The value of what is in those pockets has rising steadily under AK rule, because of pro-business policies that encourage foreign investment, and a string of EU-inspired and other reforms that have opened Turkey more toward the West.

Despite a string of setbacks that have turned many Turks cold on the EU as it grates against some European resistance against permitting a largely Muslim nation into what has been a Christian "club," Sunday's vote will give new impetus to the EU process.

British Foreign Secretary David Miliband said Europe should "reach out" to the new government of the NATO ally because a "stable and secure Turkey is massively in our interests."

"The electorate [did] not take the arguments that Turkey's secularism was at serious risk seriously," says Ilter Turan, a political analyst also at Istanbul Bilgi University. Opposition parties that "pursued the strategy of ideological polarization based on secularism now will see that people are more interested in issue-based, pragmatic politics."

It was a "major misjudgment," says Mr. Turan, because five years of AK Party rule "did not provide sufficient evidence that these people are out to build a religious state."

Voters displayed all of Turkey's varied political stripes with an 80 percent turnout during scorching weather Sunday, and indicated their wish for stability. In the secular Istanbul stronghold of Bakirkoy, voters warned that an AK Party victory would bring unrest. It "will bring chaos to society," says Haluk Dogan, a sales manager and CHP voter who warned of this "radical Islamic agenda."

"Difficult days are waiting for us," says Omer Kormaz, a car salesman and opposition supporter. "It is impossible, Turkey will never be like Iran. But in the hands of this government, they will try."
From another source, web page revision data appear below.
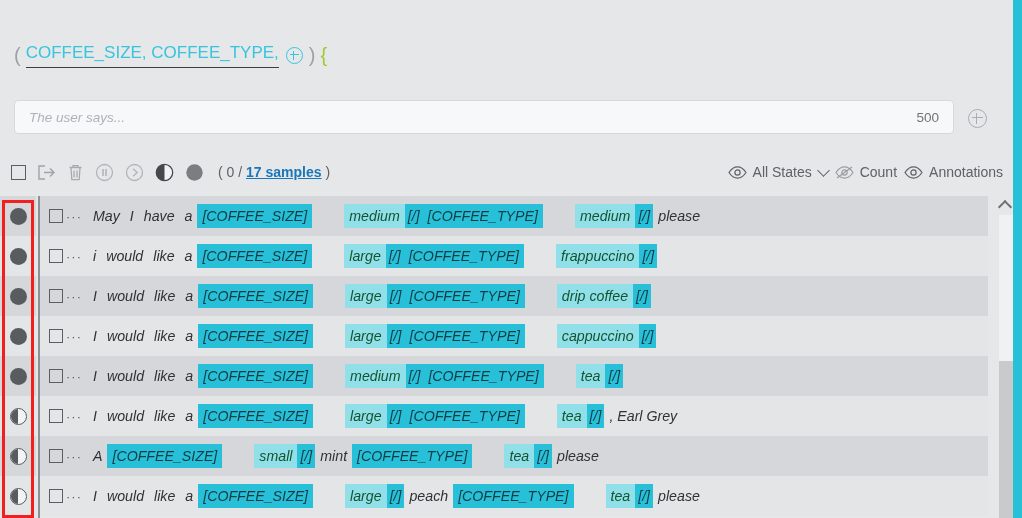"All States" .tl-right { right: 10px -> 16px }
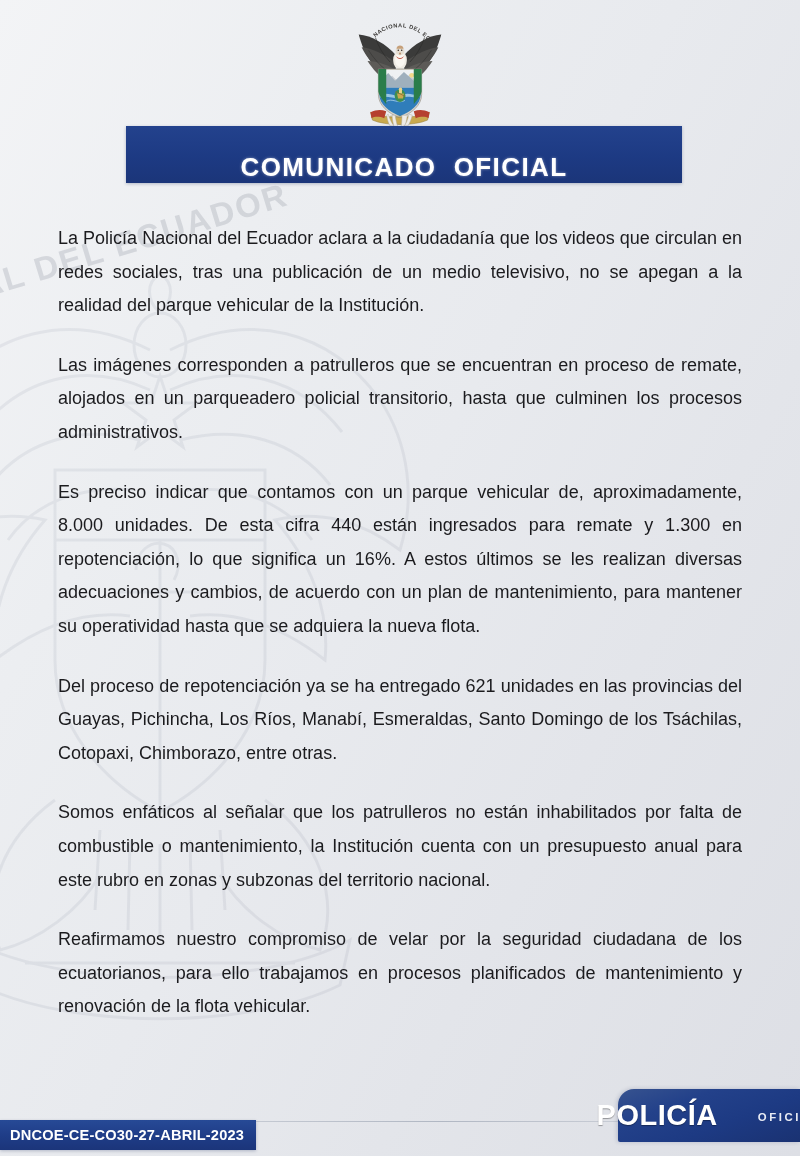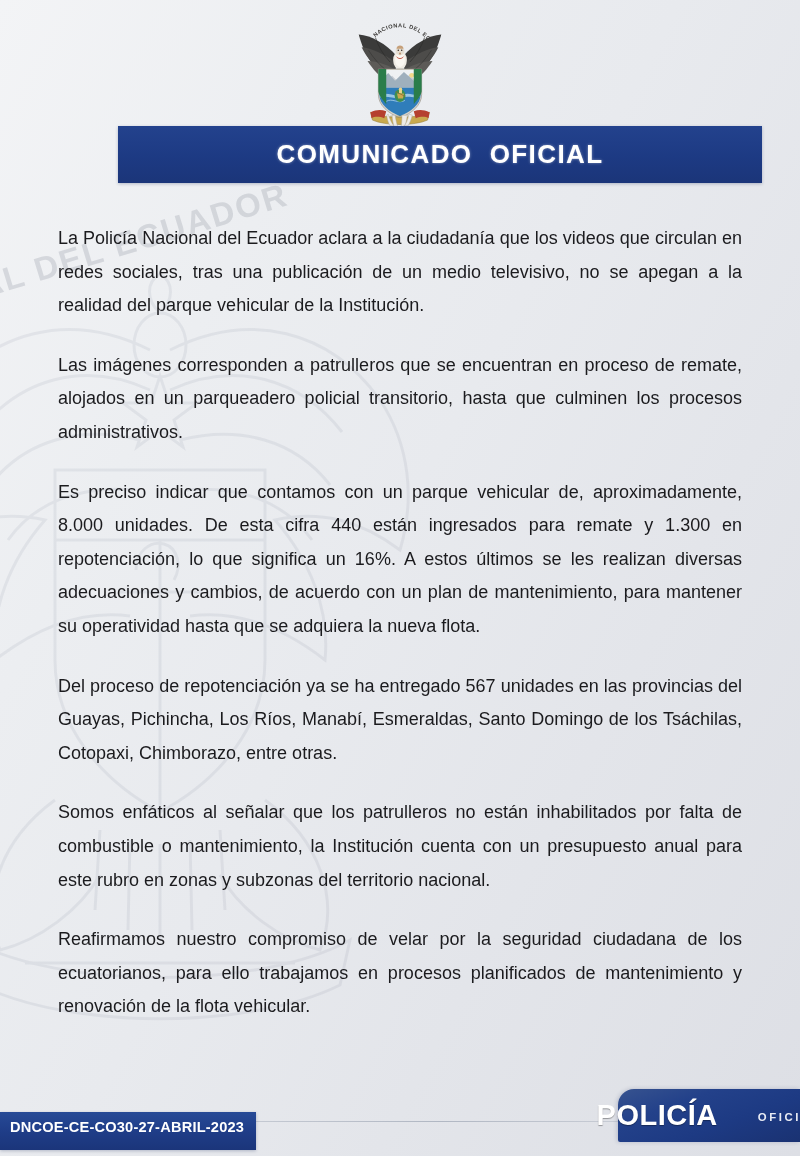"COMUNICADO OFICIAL" .banner { align-items: center -> flex-end; left: 118px -> 126px; width: 644px -> 556px }
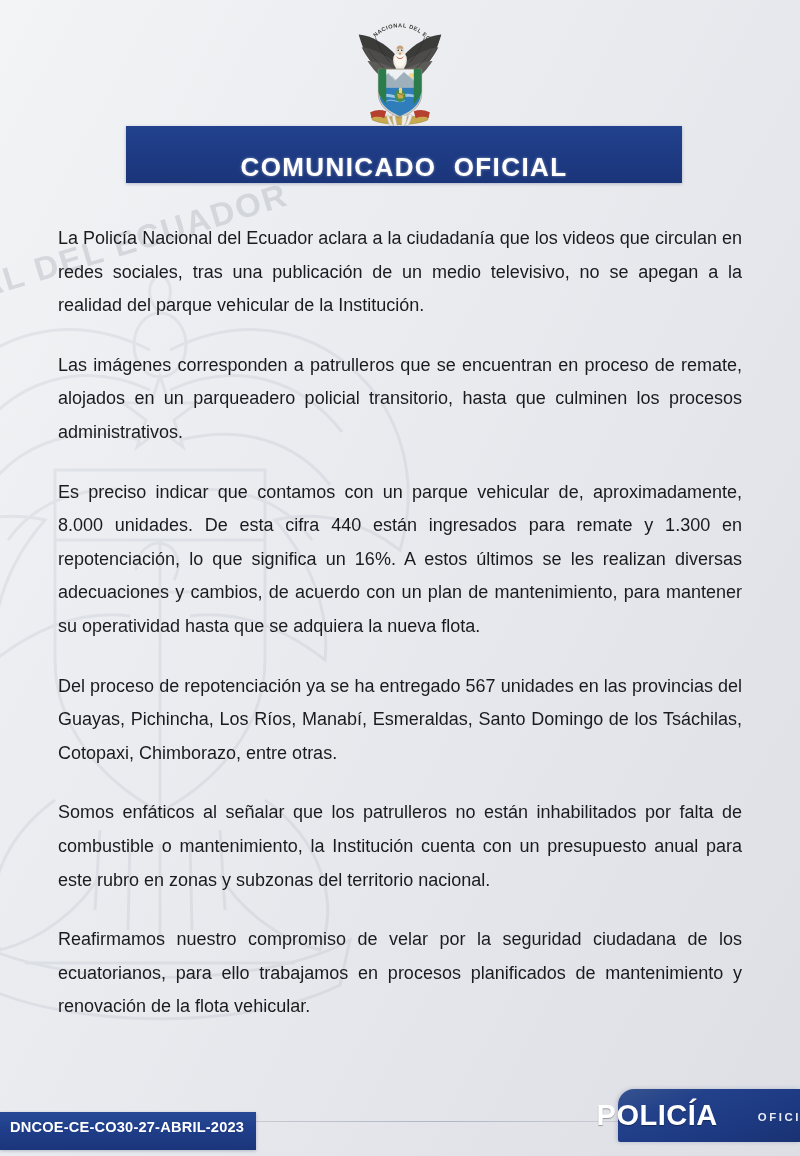"Del proceso de repotenciación ya" p.para { text: 567 -> 621 }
But AK Party supporters, now numbering almost half of Turkey's voters, counter that such fears are overblown. They note that past AK efforts to loosen restrictions on head scarves and other changes have stopped.

"I defend secularism, but secular people are not on the same side as us," says Ahmed, who only gave his first name. "For example, if a Muslim person wants to go to university wearing a head scarf, [secularists] do not allow it. Which one is democracy, I ask you?"

And those freedoms are what have caught Turkey's secularists in a bind: where to draw the line when weighing democratic rights against secular tradition?

"Turkey will become a radical Islamist country" frets Sevtap Guru, a sales consultant in Bakirkoy, whose designer sunglasses sport a twisted snake design. "If this [AK Party rule] continues, we will become Arabistan."